Effect of Exchange Coupling on the Spectra of Transition Metal Ions. The Ligand Field Spectrum and Crystal Structure of CsCrCl3

Abstract

The single crystal polarized absorption spectra of CsCrCl₃ and of CsCrCl₃ doped into CsMgCl₃ have been measured and interpreted in terms of an octahedral ligand field. The intensities of the spin forbidden transitions are found to be very dependent on the chromium ion concentration. In addition, an absorption band which is strongly polarized along the crystallographic c axis is observed at approximately twice the energy of the 10 Dq band. Both of these effects are attributed to magnetic coupling between the chromium ions; the anomalous band is assigned to a ``double excitation'' of the ${}^5{\mathrm{E\to }}^5{T}_2$ transition on coupled pairs of ions. The crystal structure of CsCrCl₃ has also been determined. The lattice is hexagonal with P6₃mc the most probable space group.

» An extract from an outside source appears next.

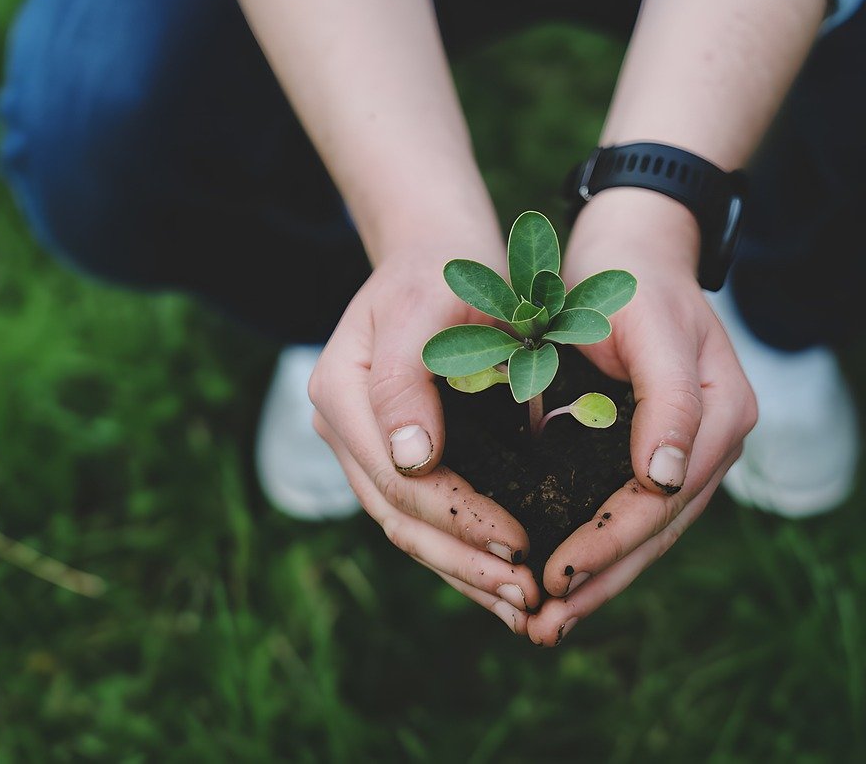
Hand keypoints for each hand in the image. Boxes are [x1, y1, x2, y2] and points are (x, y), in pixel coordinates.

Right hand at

The lattice constants are a=7.256(3) and c=6.224(3) Å, with ρ_obs=3.24(4) g/cm³ and ρ_calc=3.40 g/cm³. Least‐squares refinement, based on F, of counter data has led to a final R index of 0.042. The main structural feature is a linear array of [CrCl₆]⁻⁴ octahedra sharing faces. The structure is similar, but not identical, to that of CsMgCl₃ and CsNiCl₃. A small static Jahn‐Teller distortion of the chloride ions from trigonal symmetry about the Cr(II) ions or a Jahn‐Teller active E_1g vibrational mode is probably responsible for the structural differences.